Le coup de génie d’Audiberti sera de garder “ Big Brother ” sans, surtout, le traduire en “ Grand Frère ”, ce que feront – ce qui était leur droit le plus strict – les traducteurs allemands ou espagnols. Jaworski a adopté une position rigide : « Je suis traducteur, donc je traduit ». Fort bien, mais on ne traduit pas toujours.
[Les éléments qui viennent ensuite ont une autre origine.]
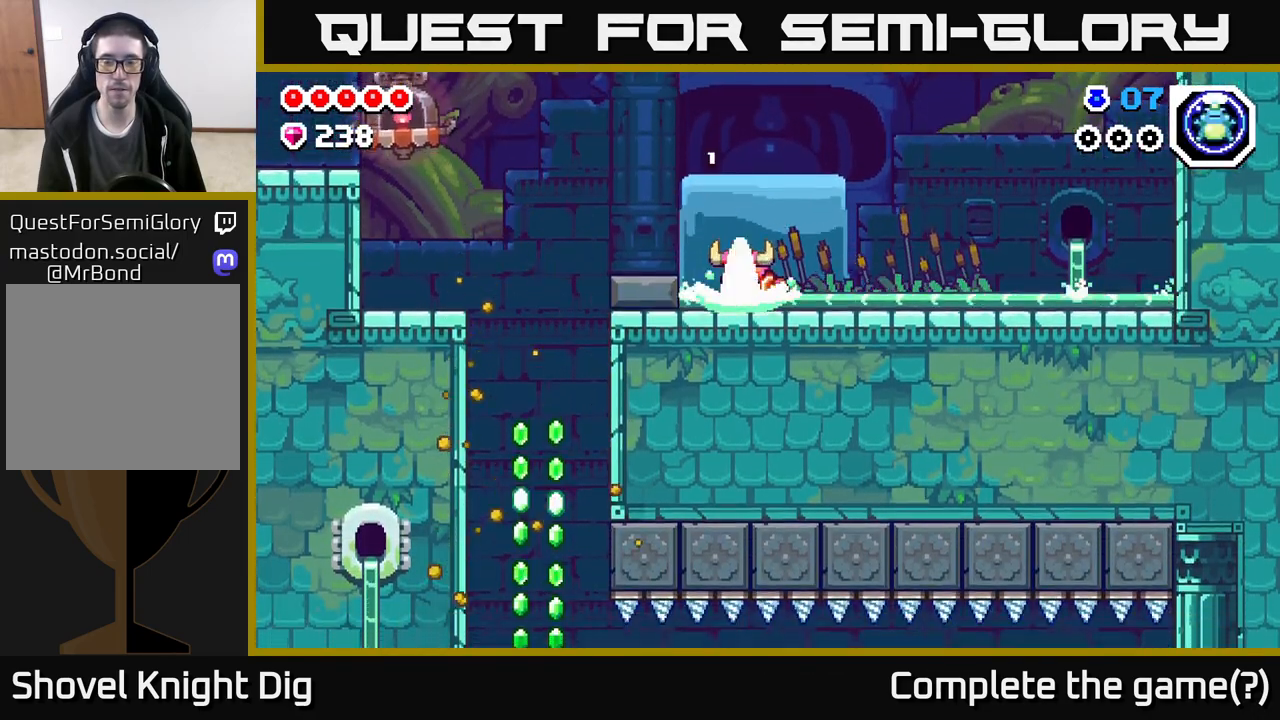
{"buttons": [], "left_stick": "left", "right_stick": "center", "events": [[33, "A", "down"], [483, "A", "up"]]}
Ou alors on traduit “ UNESCO ” ou “ Pravda ”. Il ne sert à rien de tenter de forger “ Grand Frère” alors que des dizaines de millions de francophones comprennent et utilisent “ Big Brother ”. Et j’ajouterai que le monde de 1984 étant un monde décalé où les horloges sonnent 13 heures, il est bien plus terrifiant – pour ne pas dire terrorisant – pour un francophone d’utiliser “ Big Brother ” que “ Grand Frère” qui fait sympa et protecteur.

  

Deux linguistes toulousaines, Anne Le Draoulec et Marie-Paule Perry-Woodley, ont repéré, dans le droit fil du point Godwin, un point Orwell, qu’elles ont défini ainsi : « Plus une discussion sur la langue dure longtemps, plus la probabilité d’y trouver une comparaison impliquant la novlangue ou George Orwell s’approche de 1 ».

 

Quant à Amélie Audibert, elle mourra à 89 ans, dans la plus grande discrétion, après avoir traduit Asimov, Elizabeth Bowen, John Wyndham et de nombreux autres. Elle n’aura reçu aucune reconnaissance de son très bon travail autour de Nineteen Eighty-Four.